[hobbit] vmstat graphing with CPU io wait
Henrik,
AIX also reports i/o wait in its vmstat output in column 16 under wa of cpu which it would be nice to have in the graphs.
kthr memory page faults cpu
r b avm fre re pi po fr sr cy in sy cs us sy id wa 0 2 238300 239351 0 0 0 60 108 0 110 79 83 8 30 30 32 0 2 238803 238827 0 0 0 0 0 0 498 3066 334 1 2 97 1
Chris
-----Original Message----- From: Henrik Stoerner [SMTP:henrik at hswn.dk] Sent: Tuesday, January 25, 2005 5:04 PM To: hobbit at hswn.dk Subject: Re: [hobbit] vmstat graphing with CPU io wait
On Tue, Jan 25, 2005 at 08:27:37AM -0500, Tom Georgoulias wrote:
Henrik Storner wrote:
Where do you get the I/O wait information from ?
On RHEL3 (procps-2.0.17-10), there is a value for it in column 14 of vmstat's output, labeled "wa" under "cpu"
Aha! So that's it - I had been wondering a bit why my load graphs didn't always add up to 100% !
This is quite interesting, and definitely something that should be tracked. So I hope you don't mind that I've tried adding it myself ...
One annoying bit with the RRD files is that changing the dataset (e.g. adding an extra variable) is not possible. So adding the cpu_wait data will break any existing vmstat data that has been collected. So if we're gonna break the vmstat RRD layout for Linux clients, we might as well do it now before the official release. And that should also include getting the very old layout (the one from Linux 2.2 kernels, with the "r b w" proces-counts) aligned with the new layout - effectively creating a single vmstat RRD format regardless of what Linux version you are running.

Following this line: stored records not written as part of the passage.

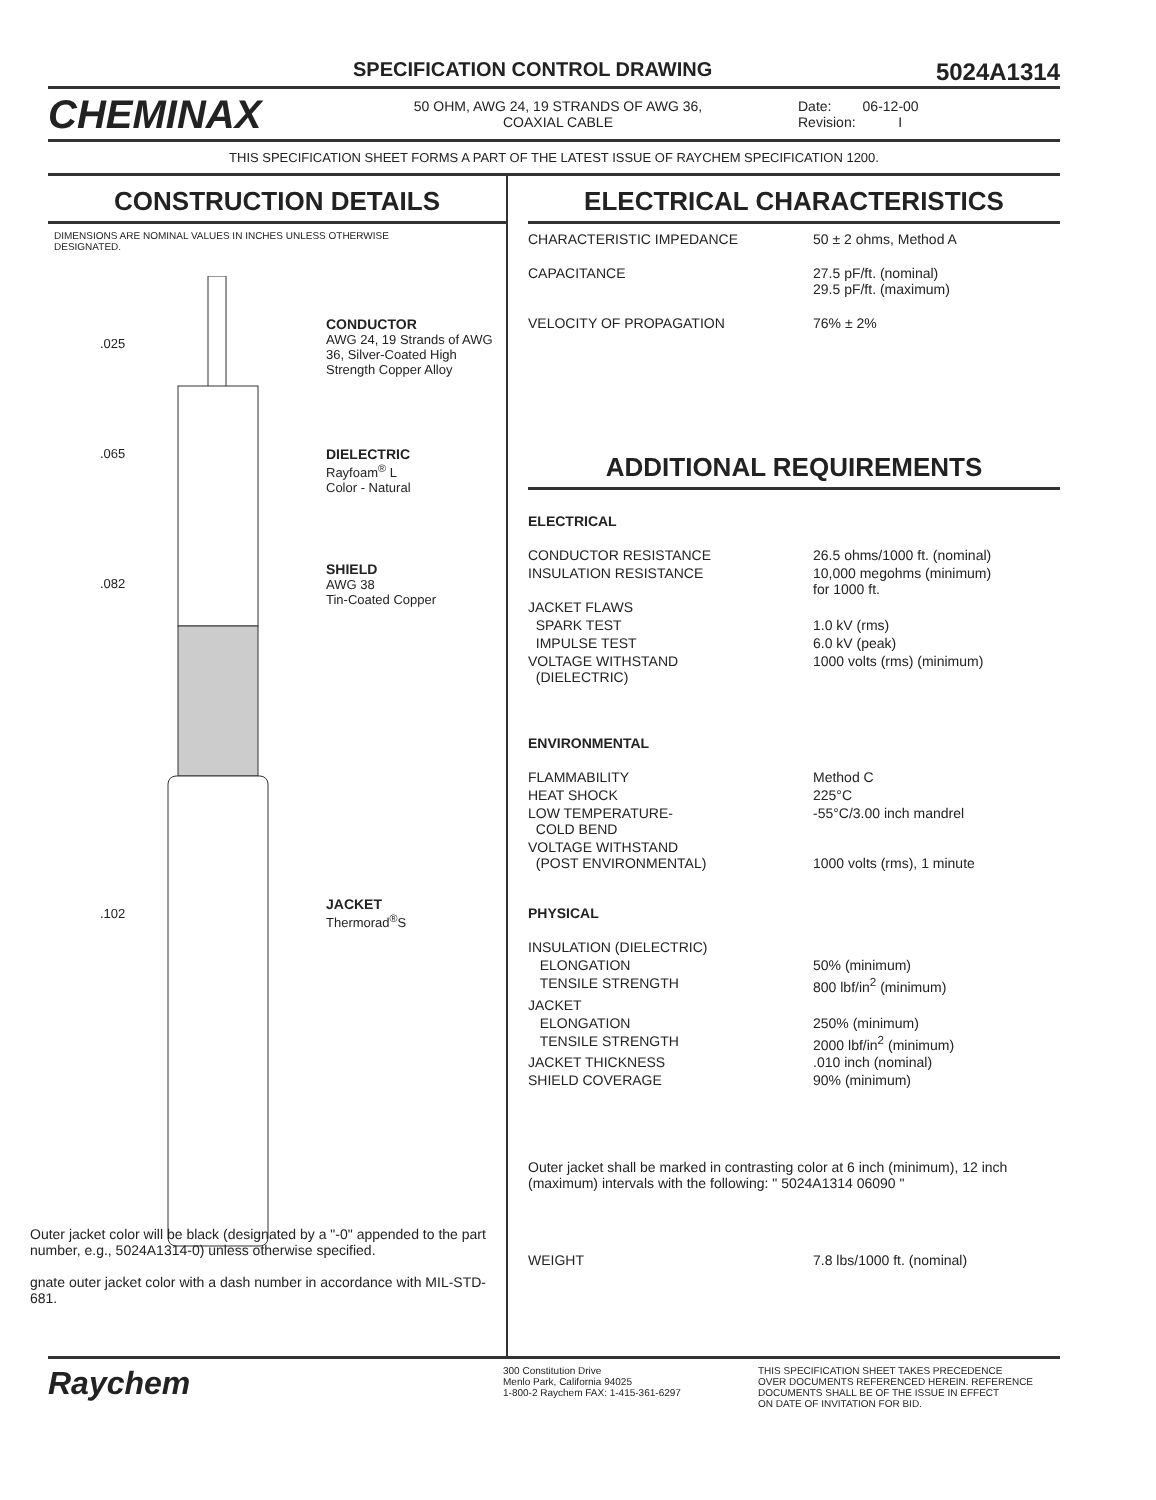SPECIFICATION CONTROL DRAWING 5024A1314
CHEMINAX
50 OHM, AWG 24, 19 STRANDS OF AWG 36,
COAXIAL CABLE
Date: 06-12-00
Revision: I
THIS SPECIFICATION SHEET FORMS A PART OF THE LATEST ISSUE OF RAYCHEM SPECIFICATION 1200.
CONSTRUCTION DETAILS
DIMENSIONS ARE NOMINAL VALUES IN INCHES UNLESS OTHERWISE
DESIGNATED.
.025
CONDUCTOR
AWG 24, 19 Strands of AWG 36, Silver-Coated High Strength Copper Alloy
.065
DIELECTRIC
Rayfoam<sup>®</sup> L
Color - Natural
.082
SHIELD
AWG 38
Tin-Coated Copper
.102
JACKET
Thermorad<sup>®</sup>S
Outer jacket color will be black (designated by a "-0" appended to the part number, e.g., 5024A1314-0) unless otherwise specified.
gnate outer jacket color with a dash number in accordance with MIL-STD-681.
ELECTRICAL CHARACTERISTICS
| CHARACTERISTIC IMPEDANCE | 50 ± 2 ohms, Method A |
| CAPACITANCE | 27.5 pF/ft. (nominal) 29.5 pF/ft. (maximum) |
| VELOCITY OF PROPAGATION | 76% ± 2% |
ADDITIONAL REQUIREMENTS
| ELECTRICAL | |
| CONDUCTOR RESISTANCE | 26.5 ohms/1000 ft. (nominal) |
| INSULATION RESISTANCE | 10,000 megohms (minimum) for 1000 ft. |
| JACKET FLAWS | |
| SPARK TEST | 1.0 kV (rms) |
| IMPULSE TEST | 6.0 kV (peak) |
| VOLTAGE WITHSTAND (DIELECTRIC) | 1000 volts (rms) (minimum) |
| ENVIRONMENTAL | |
| FLAMMABILITY | Method C |
| HEAT SHOCK | 225°C |
| LOW TEMPERATURE- COLD BEND | -55°C/3.00 inch mandrel |
| VOLTAGE WITHSTAND (POST ENVIRONMENTAL) | 1000 volts (rms), 1 minute |
| PHYSICAL | |
| INSULATION (DIELECTRIC) | |
| ELONGATION | 50% (minimum) |
| TENSILE STRENGTH | 800 lbf/in<sup>2</sup> (minimum) |
| JACKET | |
| ELONGATION | 250% (minimum) |
| TENSILE STRENGTH | 2000 lbf/in<sup>2</sup> (minimum) |
| JACKET THICKNESS | .010 inch (nominal) |
| SHIELD COVERAGE | 90% (minimum) |
Outer jacket shall be marked in contrasting color at 6 inch (minimum), 12 inch (maximum) intervals with the following: " 5024A1314 06090 "
| WEIGHT | 7.8 lbs/1000 ft. (nominal) |
Raychem
300 Constitution Drive
Menlo Park, California 94025
1-800-2 Raychem FAX: 1-415-361-6297
THIS SPECIFICATION SHEET TAKES PRECEDENCE
OVER DOCUMENTS REFERENCED HEREIN. REFERENCE
DOCUMENTS SHALL BE OF THE ISSUE IN EFFECT
ON DATE OF INVITATION FOR BID.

So: I've modified the Linux vmstat RRD layout to always include the "cpu_w" (from the very old vmstat version) and "cpu_wait" columns (from the latest vmstat versions). If the client doesn't report a value for these, they are set to the special RRD-value "undefined". So when someone upgrades a system from Linux 2.2. to 2.4, or from 2.4 to 2.6, the vmstat data will still work.
I've also defined a "vmstat1" graph similar to the normal "vmstat" graph, but with the cpu_wait data added (it stacks on top of the "system" time, below "user" time).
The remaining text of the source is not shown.